We have learned that Iraqi society is guided by traditions our society can barely fathom, and governed by forces far more powerful than rational self-interest or abstractions about democracy. It is a place where a cleric can snap his fingers and the next day summon 10,000 people into the streets. We did not, or could not, anticipate how difficult establishing liberal order would be in what remains a tribal society, and worse, one brutalized by decades of Saddam’s tyranny. If there is anything totalitarianism accomplishes, it is the pulverization of the bonds that hold a healthy society together.
We assumed that gratitude for deposing Saddam would have purchased us more eager cooperation. But gratitude is never forthcoming, even from countries like Kuwait or South Korea that owe their very existence to U.S. arms. We can point out to Iraqis that we are spending billions of dollars building their schools and sewers, paying their doctors and teachers, training their policemen and judges, and still, we can expect few thanks. We are not there to steal their oil or colonize them, and we have already stated our plans to depart. This is why it is disheartening to see some Iraqis behave in such violent ways, shooting, for instance, at an American fixing their phone lines or delivering food aid.
Don’t Iraqis understand that if they screw this up, it is they, not us, who will live with the consequences? But to ask this question is to miss the point. “It is a denial of the experience of our century,” the legendary French intellectual Raymond Aron wrote, “to suppose that men will sacrifice their passions to their interests.” The rebels embody a nationalist reaction to a foreign occupier, which has nothing to do with reasonableness. It is in Iraqi interests to work with us, but many will not, because the flip side of dependence is resentment.
Iraqis are often polled these days – the first time in decades, by the way, that anyone has asked Iraqis what they think – but it is hard to identify the lesson to be learned. Iraqis demand that American soldiers protect them from insecurity and banditry, then in the same breath insist that American soldiers go home. Some Iraqi leaders decry our supposedly undemocratic governance, calling it “worse than Saddam,” but we have yet to hear any of them call for the release and restoration of Saddam and his sons. The undeniable anti-U.S. sentiment means that our time there is limited.

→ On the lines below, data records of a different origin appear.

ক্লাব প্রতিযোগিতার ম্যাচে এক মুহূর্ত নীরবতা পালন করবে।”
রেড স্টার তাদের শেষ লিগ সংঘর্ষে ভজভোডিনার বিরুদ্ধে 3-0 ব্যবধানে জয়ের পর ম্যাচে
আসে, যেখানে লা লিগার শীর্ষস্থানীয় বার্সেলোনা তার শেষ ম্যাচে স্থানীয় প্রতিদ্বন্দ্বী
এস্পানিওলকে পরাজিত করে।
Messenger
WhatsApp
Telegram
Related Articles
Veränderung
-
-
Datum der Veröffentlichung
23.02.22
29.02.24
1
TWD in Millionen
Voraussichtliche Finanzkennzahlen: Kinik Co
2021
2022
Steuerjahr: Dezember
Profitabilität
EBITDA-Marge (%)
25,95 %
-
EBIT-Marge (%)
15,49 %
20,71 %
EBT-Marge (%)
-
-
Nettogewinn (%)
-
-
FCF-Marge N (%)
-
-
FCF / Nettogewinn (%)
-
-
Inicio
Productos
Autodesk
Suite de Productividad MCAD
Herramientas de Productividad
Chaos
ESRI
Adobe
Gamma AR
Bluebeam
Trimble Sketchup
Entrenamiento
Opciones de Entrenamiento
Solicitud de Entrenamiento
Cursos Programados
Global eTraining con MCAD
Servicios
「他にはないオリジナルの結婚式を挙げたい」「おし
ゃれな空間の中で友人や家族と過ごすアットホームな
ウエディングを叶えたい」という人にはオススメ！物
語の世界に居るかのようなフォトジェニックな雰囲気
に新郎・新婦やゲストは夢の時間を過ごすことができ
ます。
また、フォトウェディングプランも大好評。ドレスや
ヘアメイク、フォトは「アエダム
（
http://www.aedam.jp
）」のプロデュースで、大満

Americans in Iraq are genuinely trying to help Iraqis build a better country, while the resistance is a conspiracy of nihilists who bomb schoolchildren in Basra, behead foreign aid workers, beat tank-top-wearing women at universities, and consider humanism corrosive. We can only hope that Iraqis take the time to envision how their country might look if the U.S. rebuilds it, compared to how their country might look if al Qaeda rebuilds it. This undertaking was never going to be easy, and no one ever said it was. The Bush administration has underestimated the magnitude of this Herculean task, leading to a deficit of troops, lethargic distribution of reconstruction money and a lack of allies. But considering where we started from, we continue to make remarkable progress.

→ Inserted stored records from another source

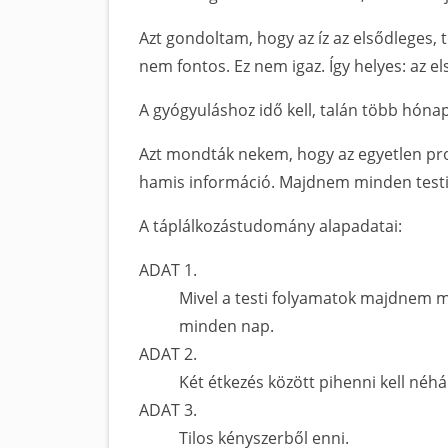
Azt gondoltam, hogy az íz az elsődleges, t
nem fontos. Ez nem igaz. Így helyes: az e
A gyógyuláshoz idő kell, talán több hónap
Azt mondták nekem, hogy az egyetlen prob
hamis információ. Majdnem minden testi 
A táplálkozástudomány alapadatai:
ADAT 1.
Mivel a testi folyamatok majdnem mi
minden nap.
ADAT 2.
Két étkezés között pihenni kell néh
ADAT 3.
Tilos kényszerből enni.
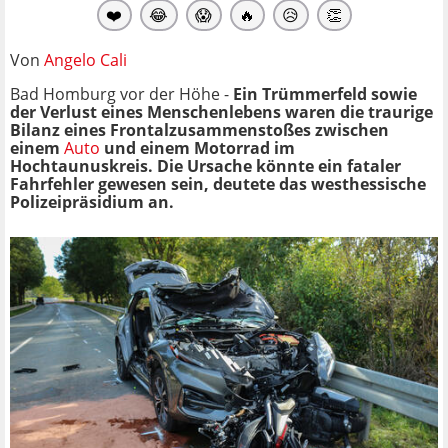
❤️
😂
😱
🔥
😥
👏
Von
Angelo Cali
Bad Homburg vor der Höhe -
Ein Trümmerfeld sowie
der Verlust eines Menschenlebens waren die traurige
Bilanz eines Frontalzusammenstoßes zwischen
einem
Auto
und einem Motorrad im
Hochtaunuskreis. Die Ursache könnte ein fataler
Fahrfehler gewesen sein, deutete das westhessische
Polizeipräsidium an.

Our task now, after having removed the most destabilizing threat in the most destabilized region on earth, is to leave in place a consensual and stable government that respects basic rights. We must remember that our success hinges upon the willingness of Iraqis themselves to cooperate with us, because it is their country, not ours, and because democracy can only be built, never imposed. As others have said, “We should do what we can to give Iraqis a chance at a better future, then pray that they take it.” It will be decades before we can look at our sacrifice in Iraq and declare that we did the right thing, or lament our delusions. We will do our best for Iraqis, others will do their worst and history will judge.
Joey Tartakovsky is a Daily Nexus columnist.